Jordan was also active in student government, academic societies and Greek life.

"It's really easy at Washington College to be involved in a lot of things," says Jordan, who was a member of Beta Beta Beta, the Cater Society of Junior Fellows, Omicron Delta Kappa, the Silver Pentagon Society, the Order of Omega and the Kappa Alpha Order. He also served as Speaker of the Senate and President of the Interfraternity Council and was awarded the College's top honor, the George Washington Medal, at graduation.

When Jordan moved on to the Ph.D. program at Yale, the focus was purely science, but that didn't stop him from incorporating his theatre background.

"We had an outreach program for struggling New Haven-area schools," he recalls. "We'd take cool science gizmos and give lectures, and I'd get up and put on a song and dance to get the students engaged and excited about what we were doing."

In his work as a biotech consultant in San Francisco, Jordan draws from his experiences in a college chemistry course with Professor Frank Creegan.

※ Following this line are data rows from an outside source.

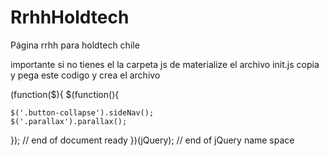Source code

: # RrhhHoldtech
Página rrhh para holdtech chile

importante si no tienes el la carpeta js de materialize el archivo init.js copia y pega este codigo y crea el archivo

(function($){
  $(function(){

    $('.button-collapse').sideNav();
    $('.parallax').parallax();

  }); // end of document ready
})(jQuery); // end of jQuery name space
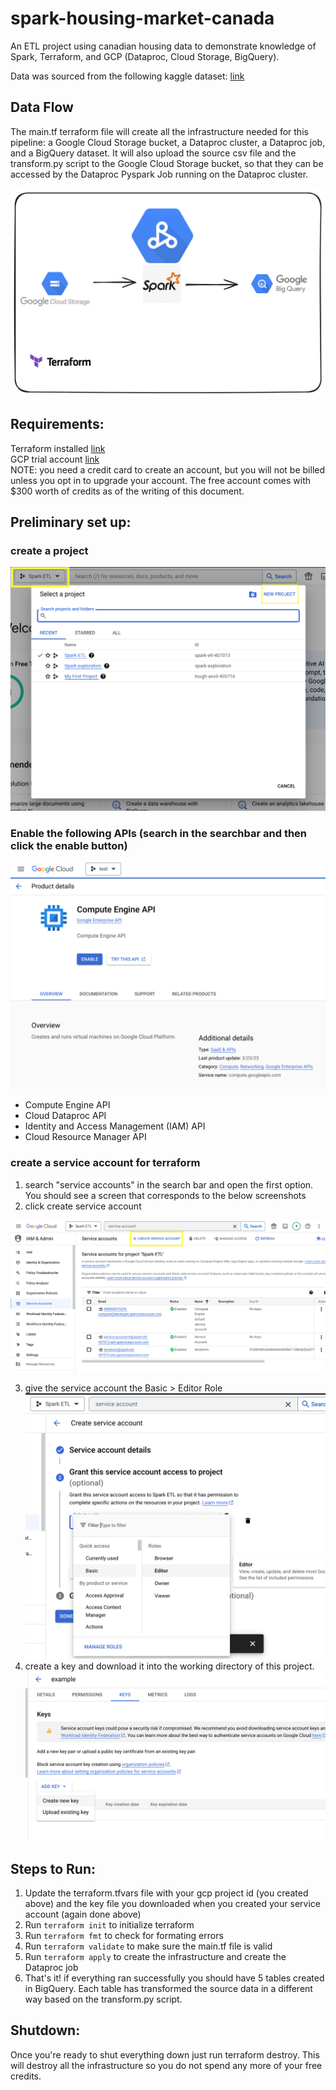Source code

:# spark-housing-market-canada

An ETL project using canadian housing data to demonstrate knowledge of Spark, Terraform, and GCP (Dataproc, Cloud Storage, BigQuery).

Data was sourced from the following kaggle dataset: [link](https://www.kaggle.com/datasets/reenapinto/housing-price-and-real-estate-2023)

## Data Flow

The main.tf terraform file will create all the infrastructure needed for this pipeline:  a Google Cloud Storage bucket, a Dataproc cluster, a Dataproc job, and a BigQuery dataset.  It will also upload the source csv file and the transform.py script to the Google Cloud Storage bucket, so that they can be accessed by the Dataproc Pyspark Job running on the Dataproc cluster.

![data flow diagram](https://github.com/Kaizen91/spark-housing-market-canada/blob/main/images/Dataflow.png)

## Requirements:

Terraform installed [link](https://developer.hashicorp.com/terraform/tutorials/gcp-get-started/install-cli)  
GCP trial account [link](https://cloud.google.com/free)  
NOTE:  you need a credit card to create an account, but you will not be billed unless you opt in to upgrade your account.  The free account comes with $300 worth of credits as of the writing of this document.

## Preliminary set up:

### create a project

![create a project](https://github.com/Kaizen91/spark-housing-market-canada/blob/main/images/GCP-create-new-project.png)

### Enable the following APIs (search in the searchbar and then click the enable button)
![example API enablement](https://github.com/Kaizen91/spark-housing-market-canada/blob/main/images/GCP-enable-api.png)
* Compute Engine API
* Cloud Dataproc API
* Identity and Access Management (IAM) API
* Cloud Resource Manager API

### create a service account for terraform

1. search "service accounts" in the search bar and open the first option.  You should see a screen that corresponds to the below screenshots
2. click create service account

![create service account](https://github.com/Kaizen91/spark-housing-market-canada/blob/main/images/GCP-create-service-account.png)

3. give the service account the Basic > Editor Role
![service account editor role](https://github.com/Kaizen91/spark-housing-market-canada/blob/main/images/GCP-service-account-editor.png)
4. create a key and download it into the working directory of this project.
![create service account key](https://github.com/Kaizen91/spark-housing-market-canada/blob/main/images/GCP-service-account-key.png)

## Steps to Run:

1. Update the terraform.tfvars file with your gcp project id (you created above) and the key file you downloaded when you created your service account (again done above)
2. Run `terraform init` to initialize terraform
3. Run `terraform fmt` to check for formating errors
4. Run `terraform validate` to make sure the main.tf file is valid
5. Run `terraform apply` to create the infrastructure and create the Dataproc job
6. That's it!  if everything ran successfully you should have 5 tables created in BigQuery.  Each table has transformed the source data in a different way based on the transform.py script.

## Shutdown:

Once you're ready to shut everything down just run terraform destroy.  This will destroy all the infrastructure so you do not spend any more of your free credits.
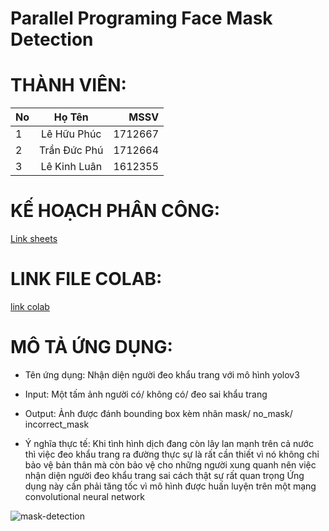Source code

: # Parallel Programing Face Mask Detection

# THÀNH VIÊN:
| No  | Họ Tên  | MSSV |
| :------------ |:---------------:| -----:|
| 1      | Lê Hữu Phúc | 1712667 |
| 2      | Trần Đức Phú |   1712664 |
| 3 | Lê Kinh Luân        | 1612355 |

# KẾ HOẠCH PHÂN CÔNG:
[Link sheets](https://docs.google.com/spreadsheets/d/1aliCbcj5VMrNOlHLznjXiR95PLwh1XnNA3xLeC2Zq_o/edit?usp=sharing)

# LINK FILE COLAB:
[link colab](https://colab.research.google.com/github/TranPhu1999/Parallel_Programing_Face_mask_detection/blob/main/Report.ipynb)

# MÔ TẢ ỨNG DỤNG:
- Tên ứng dụng: Nhận diện người đeo khẩu trang với mô hình yolov3

- Input: Một tấm ảnh người có/ không có/ đeo sai khẩu trang

- Output: Ảnh được đánh bounding box kèm nhãn mask/ no_mask/ incorrect_mask

- Ý nghĩa thực tế: Khi tình hình dịch đang còn lây lan mạnh trên cả nước thì việc đeo khẩu trang ra đường thực sự là rất cần thiết vì nó không chỉ bảo vệ bản thân mà còn bảo vệ cho những người xung quanh nên việc nhận diện người đeo khẩu trang sai cách thật sự rất quan trọng
Ứng dụng này cần phải tăng tốc vì mô hình được huấn luyện trên một mạng convolutional neural network

![mask-detection](https://user-images.githubusercontent.com/57826455/167245494-40d85677-ce59-4351-8f70-1975791e3d2b.png)
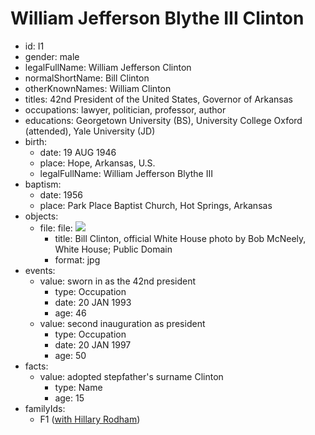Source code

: # William Jefferson Blythe III Clinton
- id: I1
- gender: male
- legalFullName: William Jefferson Clinton
- normalShortName: Bill Clinton
- otherKnownNames: William Clinton
- titles: 42nd President of the United States, Governor of Arkansas
- occupations: lawyer, politician, professor, author
- educations: Georgetown University (BS), University College Oxford (attended), Yale University (JD)
- birth:
  - date: 19 AUG 1946
  - place: Hope, Arkansas, U.S.
  - legalFullName: William Jefferson Blythe III
- baptism:
  - date: 1956
  - place: Park Place Baptist Church, Hot Springs, Arkansas
- objects:
  - file: file: ![](https://upload.wikimedia.org/wikipedia/commons/d/d3/Bill_Clinton.jpg)
    - title: Bill Clinton, official White House photo by Bob McNeely, White House; Public Domain
    - format: jpg
- events:
  - value: sworn in as the 42nd president
    - type: Occupation
    - date: 20 JAN 1993
    - age: 46
  - value: second inauguration as president
    - type: Occupation
    - date: 20 JAN 1997
    - age: 50
- facts:
  - value: adopted stepfather's surname Clinton
    - type: Name
    - age: 15
- familyIds:
  - F1 ([with Hillary Rodham](../../families/F1))
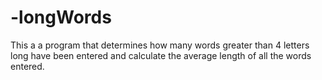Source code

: # -longWords
This a a program that determines how many words greater than 4 letters long have been entered and calculate the average length of all the words entered.
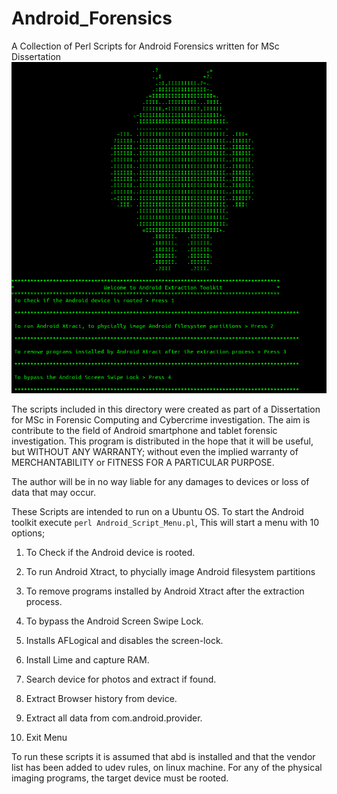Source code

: # Android_Forensics
A Collection of Perl Scripts for Android Forensics written for MSc Dissertation
![](https://github.com/darraghmerrick/Android_Forensics/blob/main/Android_Extract.png)

The scripts included in this directory were created as part of a Dissertation for MSc in Forensic Computing and Cybercrime investigation.
The aim is contribute to the field of Android smartphone and tablet forensic investigation.
This program is distributed in the hope that it will be useful, but WITHOUT ANY WARRANTY; without even the implied warranty of MERCHANTABILITY or FITNESS FOR A PARTICULAR PURPOSE.

The author will be in no way liable for any damages to devices or loss of data that may occur.

These Scripts are intended to run on a Ubuntu OS.
To start the Android toolkit execute `perl Android_Script_Menu.pl`, This will start a menu with 10 options;

1. To Check if the Android device is rooted.

2. To run Android Xtract, to phycially image Android filesystem partitions

3. To remove programs installed by Android Xtract after the extraction process.

4. To bypass the Android Screen Swipe Lock.

5. Installs AFLogical and disables the screen-lock.

6. Install Lime and capture RAM.

7. Search device for photos and extract if found.

8. Extract Browser history from device.

9. Extract all data from com.android.provider.

10. Exit Menu

To run these scripts it is assumed that abd is installed and that the vendor list has been added to udev rules,
on linux machine. For any of the physical imaging programs, the target device must be rooted.

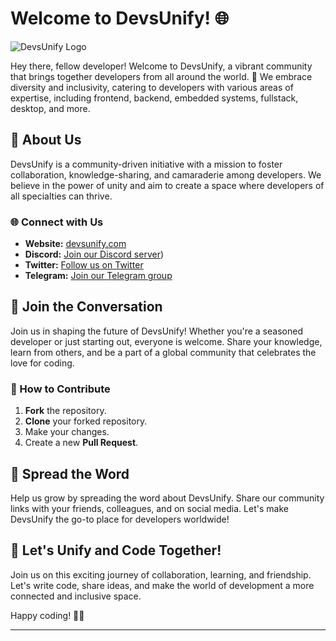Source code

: # Welcome to DevsUnify! 🌐

![DevsUnify Logo](link_to_logo_image)

Hey there, fellow developer! Welcome to DevsUnify, a vibrant community that brings together developers from all around the world. 🚀 We embrace diversity and inclusivity, catering to developers with various areas of expertise, including frontend, backend, embedded systems, fullstack, desktop, and more.

## 🌟 About Us

DevsUnify is a community-driven initiative with a mission to foster collaboration, knowledge-sharing, and camaraderie among developers. We believe in the power of unity and aim to create a space where developers of all specialties can thrive.

### 🌐 Connect with Us

- **Website:** [devsunify.com](https://devsunify.com)
- **Discord:** [Join our Discord server](https://discord.gg/nqWCAQ52uu))
- **Twitter:** [Follow us on Twitter](https://twitter.com/UnifyDevs)
- **Telegram:** [Join our Telegram group]()

## 🤝 Join the Conversation

Join us in shaping the future of DevsUnify! Whether you're a seasoned developer or just starting out, everyone is welcome. Share your knowledge, learn from others, and be a part of a global community that celebrates the love for coding.

### 🚀 How to Contribute

1. **Fork** the repository.
2. **Clone** your forked repository.
3. Make your changes.
4. Create a new **Pull Request**.

## 📢 Spread the Word

Help us grow by spreading the word about DevsUnify. Share our community links with your friends, colleagues, and on social media. Let's make DevsUnify the go-to place for developers worldwide!

## 🎉 Let's Unify and Code Together!

Join us on this exciting journey of collaboration, learning, and friendship. Let's write code, share ideas, and make the world of development a more connected and inclusive space.

Happy coding! 🚀✨

---

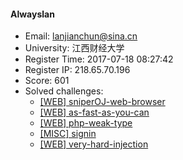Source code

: #### Alwayslan  

* Email: lanjianchun@sina.cn  
* University: 江西财经大学  
* Register Time: 2017-07-18 08:27:42  
* Register IP: 218.65.70.196  
* Score: 601  
* Solved challenges: 
  * [[WEB] sniperOJ-web-browser](https://github.com/SniperOJ/Challenges/blob/master/WEB/sniperOJ-web-browser.json)  
  * [[WEB] as-fast-as-you-can](https://github.com/SniperOJ/Challenges/blob/master/WEB/as-fast-as-you-can.json)  
  * [[WEB] php-weak-type](https://github.com/SniperOJ/Challenges/blob/master/WEB/php-weak-type.json)  
  * [[MISC] signin](https://github.com/SniperOJ/Challenges/blob/master/MISC/signin.json)  
  * [[WEB] very-hard-injection](https://github.com/SniperOJ/Challenges/blob/master/WEB/very-hard-injection.json)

"His class in o-chem [organic chemistry] used a problem-based approach that really engaged us, to the point that I can still understand o-chem because of the way it was taught, taking really complex problems and breaking them into bite-sized pieces," Jordan explains.

"That's one of the great things I took away from Washington College," he adds, "because now I can take really complex concepts and break them down to communicate them to clients."

Jordan's intellectual processes can best be described as cross-pollination: theatre informs science; science informs business; business informs academia.

"There's a disconnect between academia and business. They're two different languages, and consulting helps me to understand both sides," says Jordan, who worked with the College's Board of Visitors and Governors and also sat on the Yale Corp.

"I'd love to end up in academic administration, and I attribute that to John Toll," says Jordan. "He is the paragon of everything I would want to be—a leader, a scientist, a friend."

The relationship he developed with the former College president, as well as with others at the College, has had a lasting impact.

"I still have friends in Chestertown—people I had lunch and dinner with and who were mentors for me," Jordan said. "I was able to develop as a person at WC. Really and truly, the most valuable thing I have is my liberal arts education, and I am so grateful to Washington College for that."